*To do*
Below are some records. Return exactly the lines from the one with "Akadálymentesítési nyilatkozat" to the one with "i lavoro ed", and nothing else.
***** Task inputs *****
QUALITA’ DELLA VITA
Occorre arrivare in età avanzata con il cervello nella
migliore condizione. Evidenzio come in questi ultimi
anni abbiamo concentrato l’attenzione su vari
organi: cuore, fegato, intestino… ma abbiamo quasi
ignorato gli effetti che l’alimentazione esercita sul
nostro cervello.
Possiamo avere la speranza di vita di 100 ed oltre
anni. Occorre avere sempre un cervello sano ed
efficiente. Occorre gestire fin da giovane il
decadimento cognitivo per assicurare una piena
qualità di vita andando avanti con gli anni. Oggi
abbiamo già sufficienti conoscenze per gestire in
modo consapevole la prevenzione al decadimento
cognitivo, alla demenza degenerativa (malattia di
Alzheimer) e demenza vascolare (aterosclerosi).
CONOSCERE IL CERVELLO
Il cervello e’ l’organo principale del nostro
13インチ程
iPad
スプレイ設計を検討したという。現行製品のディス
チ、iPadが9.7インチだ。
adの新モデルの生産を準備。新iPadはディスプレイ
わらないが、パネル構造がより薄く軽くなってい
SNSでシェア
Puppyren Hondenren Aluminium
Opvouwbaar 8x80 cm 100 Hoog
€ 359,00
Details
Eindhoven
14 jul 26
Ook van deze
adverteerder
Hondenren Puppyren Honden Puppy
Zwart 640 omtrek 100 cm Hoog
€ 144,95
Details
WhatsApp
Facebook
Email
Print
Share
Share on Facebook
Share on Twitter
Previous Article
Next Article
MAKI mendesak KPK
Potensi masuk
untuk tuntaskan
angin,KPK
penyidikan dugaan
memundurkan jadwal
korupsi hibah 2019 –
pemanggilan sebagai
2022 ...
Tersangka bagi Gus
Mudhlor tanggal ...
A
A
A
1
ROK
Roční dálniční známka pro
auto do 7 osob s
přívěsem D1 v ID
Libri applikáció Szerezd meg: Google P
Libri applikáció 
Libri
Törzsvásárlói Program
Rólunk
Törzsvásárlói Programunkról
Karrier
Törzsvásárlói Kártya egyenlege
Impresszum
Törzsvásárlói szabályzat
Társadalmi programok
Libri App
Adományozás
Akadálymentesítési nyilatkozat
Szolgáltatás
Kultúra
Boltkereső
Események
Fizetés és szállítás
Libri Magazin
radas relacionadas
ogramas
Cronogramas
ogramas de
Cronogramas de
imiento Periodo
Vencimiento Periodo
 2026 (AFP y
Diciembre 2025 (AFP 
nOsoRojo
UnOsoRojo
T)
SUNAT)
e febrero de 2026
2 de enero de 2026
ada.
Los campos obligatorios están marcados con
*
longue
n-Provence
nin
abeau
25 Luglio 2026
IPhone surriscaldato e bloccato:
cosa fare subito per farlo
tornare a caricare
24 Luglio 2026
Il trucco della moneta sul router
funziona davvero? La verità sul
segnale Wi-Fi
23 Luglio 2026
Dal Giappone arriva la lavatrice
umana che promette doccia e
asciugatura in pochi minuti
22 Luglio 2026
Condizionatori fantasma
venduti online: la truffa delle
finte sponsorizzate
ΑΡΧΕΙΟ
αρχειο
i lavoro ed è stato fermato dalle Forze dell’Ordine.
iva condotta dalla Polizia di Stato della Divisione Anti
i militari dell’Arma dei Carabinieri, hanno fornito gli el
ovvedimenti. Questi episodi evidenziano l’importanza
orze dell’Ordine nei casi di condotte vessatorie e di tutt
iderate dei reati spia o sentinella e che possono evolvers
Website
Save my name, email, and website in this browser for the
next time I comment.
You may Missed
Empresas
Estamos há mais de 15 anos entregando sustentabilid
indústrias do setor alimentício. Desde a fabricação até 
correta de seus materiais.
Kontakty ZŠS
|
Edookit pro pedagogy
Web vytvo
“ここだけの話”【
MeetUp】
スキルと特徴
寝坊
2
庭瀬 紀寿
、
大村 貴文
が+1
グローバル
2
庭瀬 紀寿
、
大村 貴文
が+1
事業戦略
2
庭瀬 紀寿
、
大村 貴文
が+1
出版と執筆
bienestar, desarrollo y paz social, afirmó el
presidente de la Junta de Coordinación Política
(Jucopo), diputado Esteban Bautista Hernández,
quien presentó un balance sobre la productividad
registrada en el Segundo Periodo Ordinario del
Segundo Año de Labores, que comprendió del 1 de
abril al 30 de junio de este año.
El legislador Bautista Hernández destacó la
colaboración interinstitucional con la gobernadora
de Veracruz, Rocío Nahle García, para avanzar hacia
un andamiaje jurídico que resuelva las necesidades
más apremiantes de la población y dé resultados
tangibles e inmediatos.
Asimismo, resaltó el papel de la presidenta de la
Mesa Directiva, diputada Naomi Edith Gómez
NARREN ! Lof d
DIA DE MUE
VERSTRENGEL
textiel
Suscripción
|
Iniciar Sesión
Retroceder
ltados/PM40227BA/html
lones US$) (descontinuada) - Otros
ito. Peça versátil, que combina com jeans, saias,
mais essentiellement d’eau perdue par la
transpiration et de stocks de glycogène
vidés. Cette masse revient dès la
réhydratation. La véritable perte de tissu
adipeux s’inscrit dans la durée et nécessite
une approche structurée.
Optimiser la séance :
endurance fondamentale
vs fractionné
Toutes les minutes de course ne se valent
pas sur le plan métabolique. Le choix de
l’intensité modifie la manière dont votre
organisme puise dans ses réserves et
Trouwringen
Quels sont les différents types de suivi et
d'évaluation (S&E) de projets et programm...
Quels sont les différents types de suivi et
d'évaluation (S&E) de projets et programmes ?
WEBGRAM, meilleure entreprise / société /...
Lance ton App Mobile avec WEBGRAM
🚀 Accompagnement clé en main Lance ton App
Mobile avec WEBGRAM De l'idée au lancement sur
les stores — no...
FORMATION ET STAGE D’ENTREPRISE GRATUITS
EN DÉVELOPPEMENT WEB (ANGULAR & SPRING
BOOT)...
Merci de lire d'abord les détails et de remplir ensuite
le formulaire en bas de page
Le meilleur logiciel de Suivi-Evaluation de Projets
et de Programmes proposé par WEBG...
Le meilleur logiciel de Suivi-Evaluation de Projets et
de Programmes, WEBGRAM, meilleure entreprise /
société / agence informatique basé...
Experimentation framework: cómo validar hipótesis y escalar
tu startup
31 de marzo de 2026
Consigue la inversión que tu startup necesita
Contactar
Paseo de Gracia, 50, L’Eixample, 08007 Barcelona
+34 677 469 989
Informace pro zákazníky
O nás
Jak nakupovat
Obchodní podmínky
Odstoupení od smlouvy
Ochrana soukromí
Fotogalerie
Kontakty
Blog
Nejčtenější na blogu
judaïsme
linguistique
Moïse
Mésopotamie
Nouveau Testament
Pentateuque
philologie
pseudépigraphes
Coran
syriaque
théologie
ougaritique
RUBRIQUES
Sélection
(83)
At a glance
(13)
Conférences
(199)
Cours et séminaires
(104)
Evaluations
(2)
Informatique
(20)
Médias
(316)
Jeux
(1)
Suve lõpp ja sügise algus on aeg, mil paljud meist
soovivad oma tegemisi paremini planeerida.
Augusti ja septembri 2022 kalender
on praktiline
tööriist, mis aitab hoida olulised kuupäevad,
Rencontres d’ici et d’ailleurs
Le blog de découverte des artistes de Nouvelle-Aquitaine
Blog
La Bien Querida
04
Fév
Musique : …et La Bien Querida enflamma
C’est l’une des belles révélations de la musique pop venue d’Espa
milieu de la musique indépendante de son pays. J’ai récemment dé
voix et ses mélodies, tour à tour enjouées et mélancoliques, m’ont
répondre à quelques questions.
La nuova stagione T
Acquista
*****
*Final answer*
Akadálymentesítési nyilatkozat
Szolgáltatás
Kultúra
Boltkereső
Események
Fizetés és szállítás
Libri Magazin
radas relacionadas
ogramas
Cronogramas
ogramas de
Cronogramas de
imiento Periodo
Vencimiento Periodo
 2026 (AFP y
Diciembre 2025 (AFP 
nOsoRojo
UnOsoRojo
T)
SUNAT)
e febrero de 2026
2 de enero de 2026
ada.
Los campos obligatorios están marcados con
*
longue
n-Provence
nin
abeau
25 Luglio 2026
IPhone surriscaldato e bloccato:
cosa fare subito per farlo
tornare a caricare
24 Luglio 2026
Il trucco della moneta sul router
funziona davvero? La verità sul
segnale Wi-Fi
23 Luglio 2026
Dal Giappone arriva la lavatrice
umana che promette doccia e
asciugatura in pochi minuti
22 Luglio 2026
Condizionatori fantasma
venduti online: la truffa delle
finte sponsorizzate
ΑΡΧΕΙΟ
αρχειο
i lavoro ed è stato fermato dalle Forze dell’Ordine.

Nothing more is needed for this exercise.